Fumigation – processing performed at the factory to eliminate pests in tobacco leaves, including the cigarette beetle. Another kind of fumigation is done on completed cigars. Today, this step is replaced by freezing cigars and systematically killing larvae so that they do not alter the taste of cigars.
Galera or galley – workshop where cigars are made handmade.
Guillotine – a cigar cutter consists of a guillotine blade which makes a sensible cutc, crushing the cigar. Go for cigar cuts with two curved blades, which distribute the cutting forces all around the cigar. Generic term for cutting cigar cutters.
Humidor – a humidor is fitted with a humidification system to keep the cigars around a 70% relative humidity level.
Free pie - lower leaves at the base of the plant, just above the ground.
Liga or ligada – mixture of leaves which gives the cigar its unique character.
Linker - the linker is the person responsible for the liga or ligada and the assembly of tobacco.
Leaf tripe - although ligero means light, it is the leaves that give strength and power. They are generally dark.
Maduro – very dark color of the cigar (the cape)

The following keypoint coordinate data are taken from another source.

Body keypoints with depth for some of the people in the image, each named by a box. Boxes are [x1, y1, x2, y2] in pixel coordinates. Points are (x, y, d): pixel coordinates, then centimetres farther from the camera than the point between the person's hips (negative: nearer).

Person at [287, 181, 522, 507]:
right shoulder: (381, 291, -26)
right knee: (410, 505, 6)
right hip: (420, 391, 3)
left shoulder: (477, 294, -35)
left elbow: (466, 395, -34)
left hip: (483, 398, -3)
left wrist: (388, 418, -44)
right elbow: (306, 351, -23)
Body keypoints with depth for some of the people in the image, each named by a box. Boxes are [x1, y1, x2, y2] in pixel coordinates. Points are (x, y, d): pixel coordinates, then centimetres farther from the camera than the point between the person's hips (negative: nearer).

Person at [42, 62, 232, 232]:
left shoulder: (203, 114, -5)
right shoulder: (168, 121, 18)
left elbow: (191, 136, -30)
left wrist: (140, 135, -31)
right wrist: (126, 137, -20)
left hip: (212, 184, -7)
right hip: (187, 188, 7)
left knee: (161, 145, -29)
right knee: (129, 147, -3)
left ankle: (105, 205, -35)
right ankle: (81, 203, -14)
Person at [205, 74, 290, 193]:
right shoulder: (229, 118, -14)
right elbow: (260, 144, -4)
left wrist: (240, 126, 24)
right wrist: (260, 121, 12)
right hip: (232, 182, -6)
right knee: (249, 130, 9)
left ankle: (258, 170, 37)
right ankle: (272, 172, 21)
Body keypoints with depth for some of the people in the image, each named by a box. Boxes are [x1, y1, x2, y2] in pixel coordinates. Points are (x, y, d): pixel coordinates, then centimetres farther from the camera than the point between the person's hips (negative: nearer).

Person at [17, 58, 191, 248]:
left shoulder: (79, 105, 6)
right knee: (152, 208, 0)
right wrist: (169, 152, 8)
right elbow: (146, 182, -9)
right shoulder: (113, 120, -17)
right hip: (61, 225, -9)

Module – it indicates a standard size (length and diameter or weight) of the cigar that can be found in various brands.
Foot – end of the cigar which is lit. It is rarely closed.
Doll - the inner part of the cigar beneath the cape and made of tripe wrapped in the sub-wrapper.

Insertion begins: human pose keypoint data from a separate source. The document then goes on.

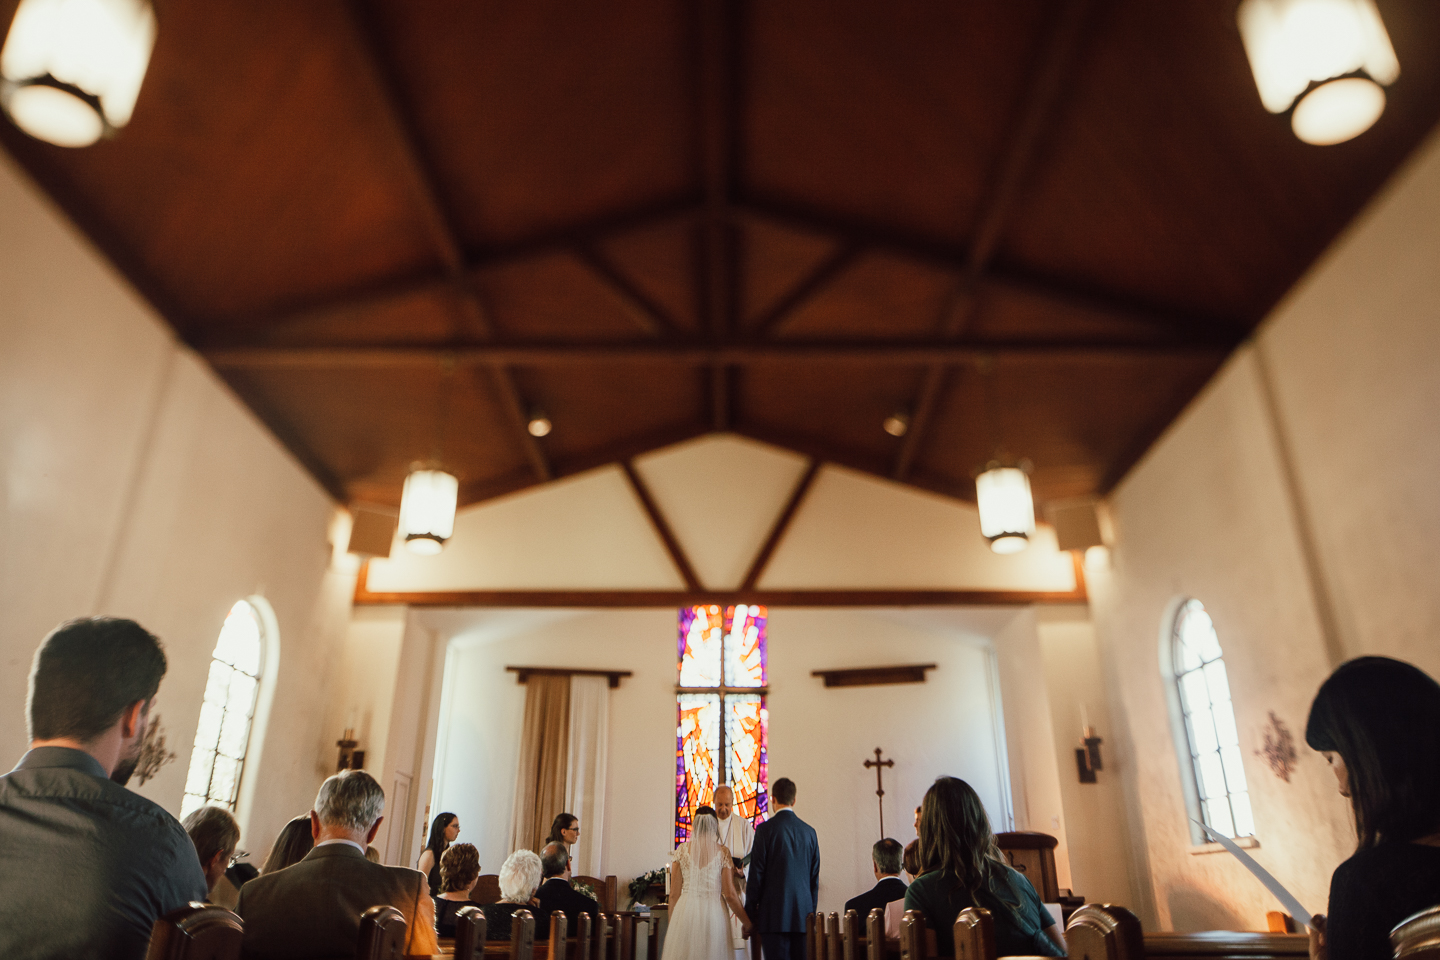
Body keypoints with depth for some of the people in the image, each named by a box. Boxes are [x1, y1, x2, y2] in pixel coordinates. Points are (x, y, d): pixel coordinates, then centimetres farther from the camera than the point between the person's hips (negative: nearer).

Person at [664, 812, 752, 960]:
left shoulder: (682, 850, 2)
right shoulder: (723, 853, -1)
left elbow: (674, 894, 3)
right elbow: (730, 895, -3)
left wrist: (672, 923, 13)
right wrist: (746, 923, 8)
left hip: (685, 912, 1)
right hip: (714, 913, -1)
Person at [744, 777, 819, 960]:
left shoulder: (765, 829, -7)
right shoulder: (809, 831, 8)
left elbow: (756, 874, -7)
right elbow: (815, 877, 13)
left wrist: (749, 913, 1)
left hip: (774, 913, -4)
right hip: (803, 914, 5)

Puro - all cigar tobacco (filler, binder and wrapper) comes from the same region, made entirely by hand.
Dress - term equivalent to the cape.
Seco – Leaf tripe. It gives the cigar flavors.
Tapado – it means covered. It means the culture is veiled in wrapper leaves. This web filters the rays of the sun to make more flexible, larger and silkier leaves.
Head - end of the cigar that you put in your mouth to suck the smoke from the burning cigar. It is frequently closed; it is a part of the cape which is more difficult to achieve.
Tiempos – it means classes. It refers to the different kinds (classes) of leaves used to make the filler after the liga.
Twister – roller or rolling machine, person rolling (manufactures) cigars.
Totalmente a mano – Fully handmade. It differentiates handmade cigars from semi-mechanized ones, using the name of Hecho a mano.
Filler – it is the heart of the cigar, La Liga, which will give the cigar its flavor, its strength and its character.
Short filler – tripe performed with “battered” leaves that are cut. It is often performed with falling leaves.
Long filler – elongated filler made with whole leaves of tobacco.
Vega – plantation. It is where tobacco leaves are grown and harvested and finally dried.
Tobacco planter – Worker planting tobacco by hand, which is very challenging because tobacco leaves are very fat and have some blackish grease.
Vitola – it is a cigar brand with a specific and defined module. In Cuba, it is equivalent to the module. Vitola de Galera is a module name given by the factory. Vitola Salida is the trade name of a module.
Vitophile – collector of cigar bands. Vitola means ring in Spain.
Volado - class of leaf tripe. Lower leaves of the plant. Mild in flavor and strength, it is used for proper combustion.
Volute – Effluvium of smoke rising from the foot of the cigar and bluish white smoke rising to heaven in a twisted dance to the rhythm and majesty of air currents.